▶ Task description:
Omit images. Retype all entries verbatim.

▶ Available records:
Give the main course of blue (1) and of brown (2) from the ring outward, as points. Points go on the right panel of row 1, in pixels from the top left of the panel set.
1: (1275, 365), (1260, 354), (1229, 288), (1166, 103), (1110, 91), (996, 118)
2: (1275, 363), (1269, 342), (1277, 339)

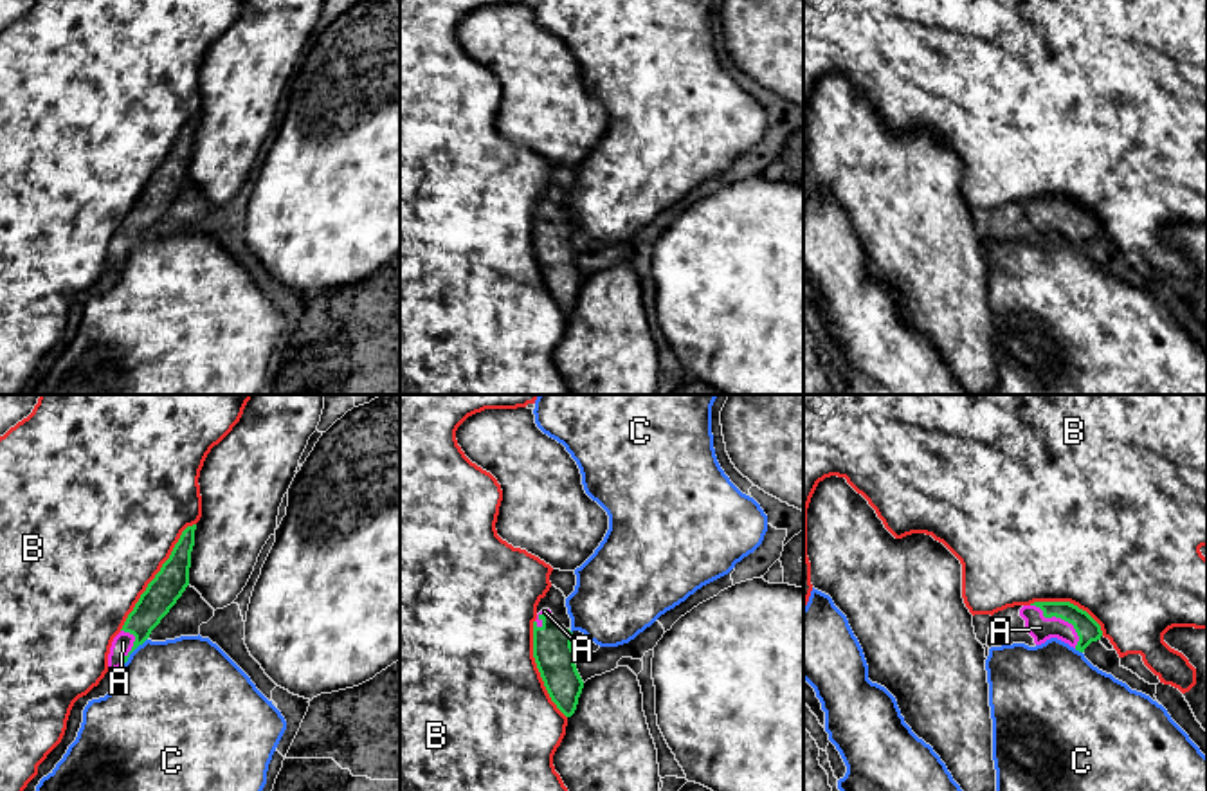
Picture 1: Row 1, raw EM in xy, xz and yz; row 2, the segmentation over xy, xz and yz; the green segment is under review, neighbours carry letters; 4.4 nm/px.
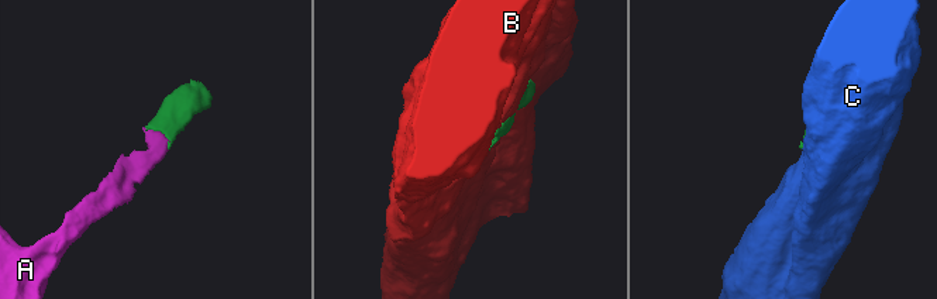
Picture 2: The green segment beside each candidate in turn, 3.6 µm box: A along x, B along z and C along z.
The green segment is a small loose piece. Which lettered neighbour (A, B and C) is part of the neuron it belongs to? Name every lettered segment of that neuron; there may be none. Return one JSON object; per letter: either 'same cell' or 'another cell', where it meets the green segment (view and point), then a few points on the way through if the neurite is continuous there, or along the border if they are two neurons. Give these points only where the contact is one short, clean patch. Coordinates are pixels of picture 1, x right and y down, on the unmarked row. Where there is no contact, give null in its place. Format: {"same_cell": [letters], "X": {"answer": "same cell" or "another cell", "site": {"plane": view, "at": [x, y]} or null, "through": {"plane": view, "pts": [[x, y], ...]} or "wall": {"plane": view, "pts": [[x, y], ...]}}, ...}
{"same_cell": ["A"], "A": {"answer": "same cell", "site": {"plane": "yz", "at": [1061, 215]}, "through": {"plane": "yz", "pts": [[1087, 224], [1076, 224], [1061, 215], [1047, 217], [1040, 224]]}}, "B": {"answer": "another cell", "site": {"plane": "xy", "at": [155, 172]}}, "C": {"answer": "another cell", "site": {"plane": "xy", "at": [134, 245]}, "wall": {"plane": "xy", "pts": [[146, 235], [125, 260]]}}}

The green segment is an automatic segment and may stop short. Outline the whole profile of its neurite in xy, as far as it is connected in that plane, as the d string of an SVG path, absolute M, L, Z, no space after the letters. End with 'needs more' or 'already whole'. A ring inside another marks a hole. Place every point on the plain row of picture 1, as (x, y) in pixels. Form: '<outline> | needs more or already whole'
M196 121L187 123L175 141L169 155L148 180L133 207L128 211L121 229L113 234L108 250L108 267L124 261L130 250L142 241L160 216L189 182L191 148Z | needs more

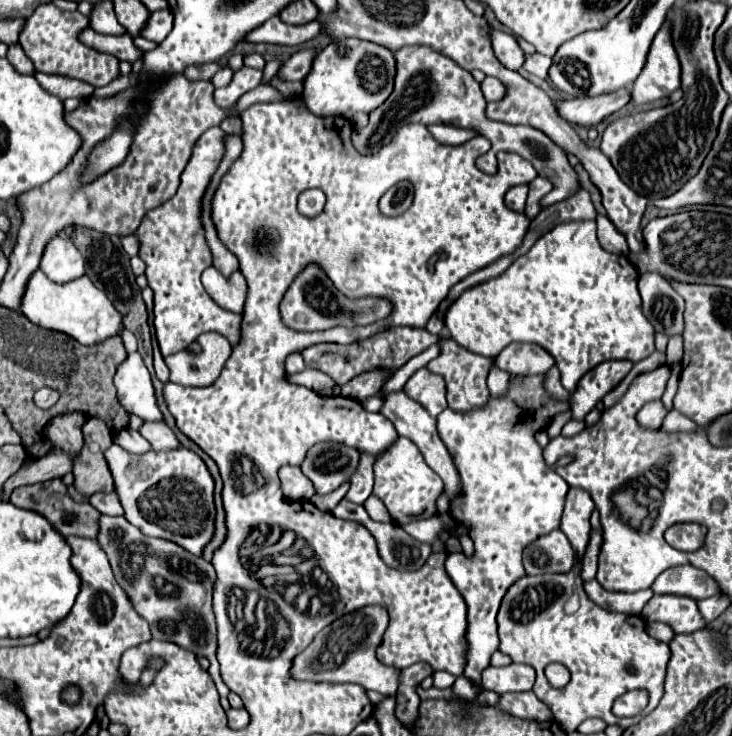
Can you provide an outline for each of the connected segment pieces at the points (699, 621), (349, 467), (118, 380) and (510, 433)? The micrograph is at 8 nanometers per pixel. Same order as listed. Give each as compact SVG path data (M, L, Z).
M654 596L642 610L642 618L646 622L664 622L674 628L676 634L698 632L706 626L698 602L686 596Z
M336 442L316 444L308 450L302 472L312 480L316 494L330 494L358 470L360 452Z
M138 352L128 354L128 360L120 364L114 376L114 384L118 388L120 404L130 414L136 414L146 422L164 422L164 414L156 404L150 372Z
M518 376L516 380L510 382L510 390L502 400L490 400L488 406L466 412L466 414L452 412L450 408L446 408L436 416L440 438L450 450L454 464L462 478L462 494L452 502L450 514L456 522L464 522L472 528L470 538L474 540L474 546L476 546L476 552L472 558L466 558L462 552L448 554L444 568L446 568L448 578L452 580L452 584L462 594L468 606L468 644L470 644L468 648L470 650L468 650L468 664L466 664L464 676L480 688L480 692L476 694L476 700L488 706L496 706L500 700L500 694L484 690L480 684L480 674L490 664L490 658L498 650L498 644L500 644L498 624L496 624L500 602L506 590L518 578L526 574L522 568L524 546L536 540L538 536L548 534L554 528L560 528L566 494L570 490L568 482L564 482L562 476L556 476L556 470L546 464L542 456L542 448L534 440L534 434L546 428L558 412L568 410L568 402L556 404L556 400L548 400L548 396L544 396L544 388L540 388L540 380L544 380L544 376L524 376L524 378Z

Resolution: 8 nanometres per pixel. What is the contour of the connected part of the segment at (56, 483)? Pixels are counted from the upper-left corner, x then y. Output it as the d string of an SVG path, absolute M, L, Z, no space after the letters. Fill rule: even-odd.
M60 478L42 482L42 484L30 484L30 486L20 486L12 490L12 504L22 506L28 510L36 510L42 516L46 516L64 536L82 536L82 538L96 538L100 532L100 512L92 508L92 504L76 504L64 486Z

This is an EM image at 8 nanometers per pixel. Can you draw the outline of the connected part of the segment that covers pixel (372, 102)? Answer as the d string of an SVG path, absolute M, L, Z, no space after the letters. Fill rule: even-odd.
M344 38L338 42L330 42L312 62L310 74L304 78L304 104L316 116L340 116L352 118L356 112L370 114L374 108L384 104L384 100L394 90L396 76L396 58L392 50L358 40Z

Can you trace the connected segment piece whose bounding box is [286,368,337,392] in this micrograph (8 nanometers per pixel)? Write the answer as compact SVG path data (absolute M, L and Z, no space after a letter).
M312 368L305 369L298 374L288 375L286 376L286 379L289 382L305 386L317 392L324 389L332 390L337 386L333 379L328 375Z

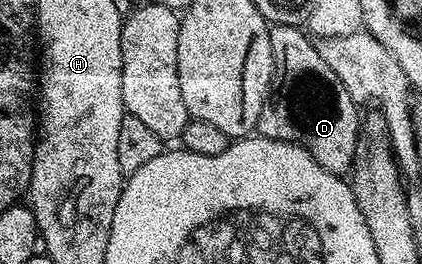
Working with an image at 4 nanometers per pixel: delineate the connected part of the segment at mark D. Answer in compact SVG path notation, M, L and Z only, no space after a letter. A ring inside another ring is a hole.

▶ Task response:
Give the main course of blue (1) and of brown (2) from the ring outward, as points. Points go on the right panel of row 1, in pixels from the top left of the panel set.
1: (1275, 365), (1260, 354), (1229, 288), (1166, 103), (1110, 91), (996, 118)
2: (1275, 363), (1269, 342), (1277, 339)

Picture 1: Row 1, raw EM in xy, xz and yz; row 2, the segmentation over xy, xz and yz; the green segment is under review, neighbours carry letters; 4.4 nm/px.
Picture 2: The green segment beside each candidate in turn, 3.6 µm box: A along x, B along z and C along z.
The green segment is a small loose piece. Which lettered neighbour (A, B and C) is part of the neuron it belongs to? Name every lettered segment of that neuron; there may be none. Return one JSON object; per letter: either 'same cell' or 'another cell', where it meets the green segment (view and point), then a few points on the way through if the neurite is continuous there, or along the border if they are two neurons. Give these points only where the contact is one short, clean patch. Coordinates are pixels of picture 1, x right and y down, on the unmarked row. Where there is no contact, give null in its place. Format: {"same_cell": [letters], "X": {"answer": "same cell" or "another cell", "site": {"plane": view, "at": [x, y]} or null, "through": {"plane": view, "pts": [[x, y], ...]} or "wall": {"plane": view, "pts": [[x, y], ...]}}, ...}
{"same_cell": ["A"], "A": {"answer": "same cell", "site": {"plane": "yz", "at": [1061, 215]}, "through": {"plane": "yz", "pts": [[1087, 224], [1076, 224], [1061, 215], [1047, 217], [1040, 224]]}}, "B": {"answer": "another cell", "site": {"plane": "xy", "at": [155, 172]}}, "C": {"answer": "another cell", "site": {"plane": "xy", "at": [134, 245]}, "wall": {"plane": "xy", "pts": [[146, 235], [125, 260]]}}}

The green segment is an automatic segment and may stop short. Outline the whole profile of its neurite in xy, as far as it is connected in that plane, as the d string of an SVG path, absolute M, L, Z, no space after the letters. End with 'needs more' or 'already whole'. A ring inside another marks a hole. Place every point on the plain row of picture 1, as (x, y) in pixels. Form: '<outline> | needs more or already whole'
M196 121L187 123L175 141L169 155L148 180L133 207L128 211L121 229L113 234L108 250L108 267L124 261L130 250L142 241L160 216L189 182L191 148Z | needs more

Can you provide an outline for each of the connected segment pieces at the points (699, 621), (349, 467), (118, 380) and (510, 433)? The micrograph is at 8 nanometers per pixel. Same order as listed. Give each as compact SVG path data (M, L, Z).
M654 596L642 610L642 618L646 622L664 622L674 628L676 634L698 632L706 626L698 602L686 596Z
M336 442L316 444L308 450L302 472L312 480L316 494L330 494L358 470L360 452Z
M138 352L128 354L128 360L120 364L114 376L114 384L118 388L120 404L130 414L136 414L146 422L164 422L164 414L156 404L150 372Z
M518 376L516 380L510 382L510 390L502 400L490 400L488 406L466 412L466 414L452 412L450 408L446 408L436 416L440 438L450 450L454 464L462 478L462 494L452 502L450 514L456 522L464 522L472 528L470 538L474 540L474 546L476 546L476 552L472 558L466 558L462 552L448 554L444 568L446 568L448 578L452 580L452 584L462 594L468 606L468 644L470 644L468 648L470 650L468 650L468 664L466 664L464 676L480 688L480 692L476 694L476 700L488 706L496 706L500 700L500 694L484 690L480 684L480 674L490 664L490 658L498 650L498 644L500 644L498 624L496 624L500 602L506 590L518 578L526 574L522 568L524 546L536 540L538 536L548 534L554 528L560 528L566 494L570 490L568 482L564 482L562 476L556 476L556 470L546 464L542 456L542 448L534 440L534 434L546 428L558 412L568 410L568 402L556 404L556 400L548 400L548 396L544 396L544 388L540 388L540 380L544 380L544 376L524 376L524 378Z

Resolution: 8 nanometres per pixel. What is the contour of the connected part of the segment at (56, 483)? Pixels are counted from the upper-left corner, x then y. Output it as the d string of an SVG path, absolute M, L, Z, no space after the letters. Fill rule: even-odd.
M60 478L42 482L42 484L30 484L30 486L20 486L12 490L12 504L22 506L28 510L36 510L42 516L46 516L64 536L82 536L82 538L96 538L100 532L100 512L92 508L92 504L76 504L64 486Z

This is an EM image at 8 nanometers per pixel. Can you draw the outline of the connected part of the segment that covers pixel (372, 102)? Answer as the d string of an SVG path, absolute M, L, Z, no space after the letters. Fill rule: even-odd.
M344 38L338 42L330 42L312 62L310 74L304 78L304 104L316 116L340 116L352 118L356 112L370 114L374 108L384 104L384 100L394 90L396 76L396 58L392 50L358 40Z

Can you trace the connected segment piece whose bounding box is [286,368,337,392] in this micrograph (8 nanometers per pixel)? Write the answer as compact SVG path data (absolute M, L and Z, no space after a letter).
M312 368L305 369L298 374L288 375L286 376L286 379L289 382L305 386L317 392L324 389L332 390L337 386L333 379L328 375Z

Working with an image at 4 nanometers per pixel: delineate the connected part of the segment at mark D. Answer in compact SVG path notation, M, L and Z only, no space after a letter. A ring inside another ring is a hole.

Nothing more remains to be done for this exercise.